Vale guardar o que está por trás da palavra. Para quem morava naquela planície, o nome significava "porta do deus". O narrador hebreu conhecia essa explicação e a trocou por outra, ligada ao verbo "confundir". Do ponto de vista da linguística, é etimologia popular; do ponto de vista literário, é uma das sátiras mais afiadas da Bíblia. Um povo pequeno, que seria levado cativo por aquele império, teve a ousadia de rebatizar a capital dos seus algozes. E venceu: hoje ninguém usa "babel" para dizer grandeza.

É preciso também dizer o que este versículo não autoriza. Ele não transforma as línguas do mundo em castigo permanente nem a diversidade dos povos em maldição — a Escritura caminha na direção contrária, de Sofonias a Pentecostes e ao Apocalipse. O que foi julgado em Sinear não foi a variedade humana, e sim a pretensão de uma humanidade concentrada, uniforme e voltada para a própria glória, decidida a não se espalhar justamente onde havia recebido a ordem de encher a terra.

E aqui a história das origens termina do jeito mais sombrio possível. Gênesis 1 começou com Deus falando e criando; Gênesis 11 termina com os homens sem conseguir falar uns com os outros — sem entendimento, sem obra, sem nome. Se o livro parasse aqui, seria uma tragédia completa. Mas ele não para. Três versículos adiante, o mesmo SENHOR que espalhou "todas as famílias da terra" chama um homem velho de Ur dos caldeus, daquela mesma região, e lhe promete um grande nome e uma bênção para "todas as famílias da terra". As palavras são as mesmas. O caminho é o oposto.

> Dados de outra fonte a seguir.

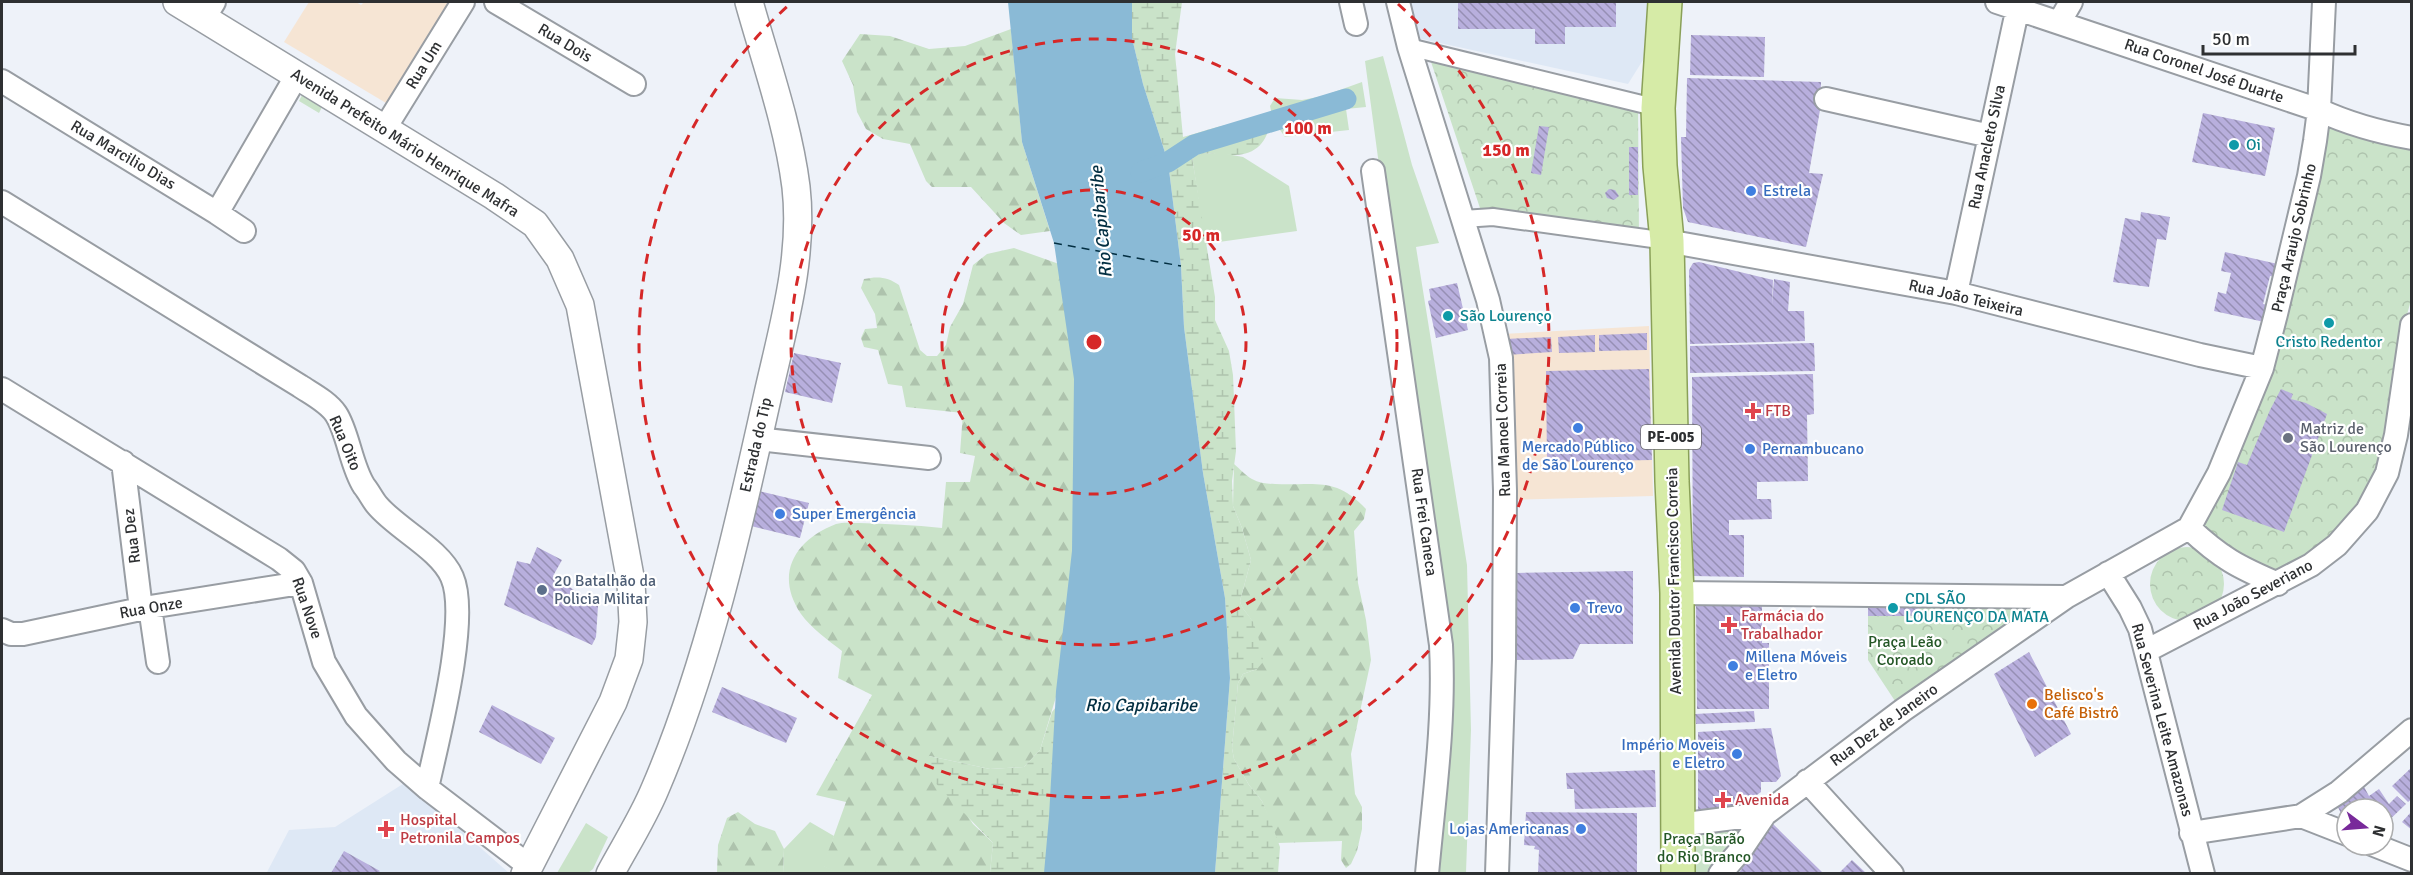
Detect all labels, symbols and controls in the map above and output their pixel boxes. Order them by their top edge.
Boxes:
scale bar [2203,18,2354,56]
street label: Rua Dois [534,19,596,67]
text: 50 m [2212,28,2250,50]
street label: Rua Coronel José Duarte [2122,34,2286,108]
street label: Rua Um [401,37,447,93]
street label: Avenida Prefeito Mário Henrique Mafra [287,64,523,222]
street label: Rua Anacleto Silva [1964,83,2010,211]
street label: Rua Marcilio Dias [67,116,179,194]
text: 100 m [1284,117,1332,139]
place label: Oi [2246,135,2261,155]
marker: Oi [2227,138,2241,152]
text: 150 m [1482,139,1530,161]
street label: Praça Araujo Sobrinho [2267,162,2321,314]
water label: Rio Capibaribe [1085,164,1117,279]
place label: Estrela [1763,181,1811,201]
marker: Estrela [1744,184,1758,198]
text: 50 m [1182,224,1220,246]
street label: Rua João Teixeira [1907,275,2025,321]
place label: São Lourenço [1460,306,1552,326]
marker: São Lourenço [1441,309,1455,323]
marker: Cristo Redentor [2322,316,2336,330]
centre of rings [1084,332,1104,352]
place label: Cristo Redentor [2276,332,2382,352]
street label: Rua Manoel Correia [1491,363,1515,497]
street label: Estrada do Tip [735,396,777,494]
place label: FTB [1765,401,1791,421]
marker: FTB [1746,404,1760,418]
street label: Rua Oito [324,412,366,474]
place label: Matriz de São Lourenço [2300,419,2392,457]
marker: Mercado Público de São Lourenço [1571,421,1585,435]
road number: PE-005 [1641,425,1701,449]
marker: Matriz de São Lourenço [2281,431,2295,445]
place label: Mercado Público de São Lourenço [1521,437,1635,475]
place label: Pernambucano [1762,439,1864,459]
marker: Pernambucano [1743,442,1757,456]
street label: Rua Frei Caneca [1407,467,1441,577]
street label: Avenida Doutor Francisco Correia [1662,467,1686,695]
place label: Super Emergência [792,504,916,524]
street label: Rua Dez [119,507,145,565]
marker: Super Emergência [773,507,787,521]
street label: Rua João Severiano [2190,555,2316,635]
place label: 20 Batalhão da Policia Militar [554,571,656,609]
street label: Rua Nove [287,575,327,641]
marker: 20 Batalhão da Policia Militar [535,583,549,597]
place label: CDL SÃO LOURENÇO DA MATA [1905,589,2049,627]
street label: Rua Onze [118,593,184,623]
place label: Trevo [1587,598,1623,618]
marker: Trevo [1568,601,1582,615]
marker: CDL SÃO LOURENÇO DA MATA [1886,601,1900,615]
place label: Farmácia do Trabalhador [1741,606,1824,644]
marker: Farmácia do Trabalhador [1722,618,1736,632]
street label: Rua Severina Leite Amazonas [2127,621,2197,819]
park label: Praça Leão Coroado [1868,632,1942,670]
place label: Millena Móveis e Eletro [1745,647,1847,685]
marker: Millena Móveis e Eletro [1726,659,1740,673]
street label: Rua Dez de Janeiro [1826,679,1942,771]
place label: Belisco's Café Bistrô [2044,685,2119,723]
water label: Rio Capibaribe [1085,694,1198,716]
marker: Belisco's Café Bistrô [2025,697,2039,711]
place label: Império Moveis e Eletro [1621,735,1725,773]
marker: Império Moveis e Eletro [1730,747,1744,761]
place label: Avenida [1735,790,1789,810]
marker: Avenida [1716,793,1730,807]
north arrow [2335,797,2395,857]
place label: Hospital Petronila Campos [400,810,520,848]
place label: Lojas Americanas [1449,819,1569,839]
marker: Hospital Petronila Campos [377,820,395,838]
marker: Lojas Americanas [1574,822,1588,836]
text: N [2367,823,2390,839]
park label: Praça Barão do Rio Branco [1657,829,1751,867]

Essa é a lógica que a Bíblia propõe do começo ao fim: o que o ser humano tenta arrancar do céu com tijolo e betume, Deus entrega de graça a quem confia nele. Babel é o problema; Abraão é o começo da resposta. E a resposta se completa em Pentecostes, quando Deus enfrenta o mesmo obstáculo por outro método — não apagando as línguas dos homens, mas atravessando-as. A confusão de Babel foi curada não pelo fim das diferenças, mas por uma palavra capaz de atravessá-las.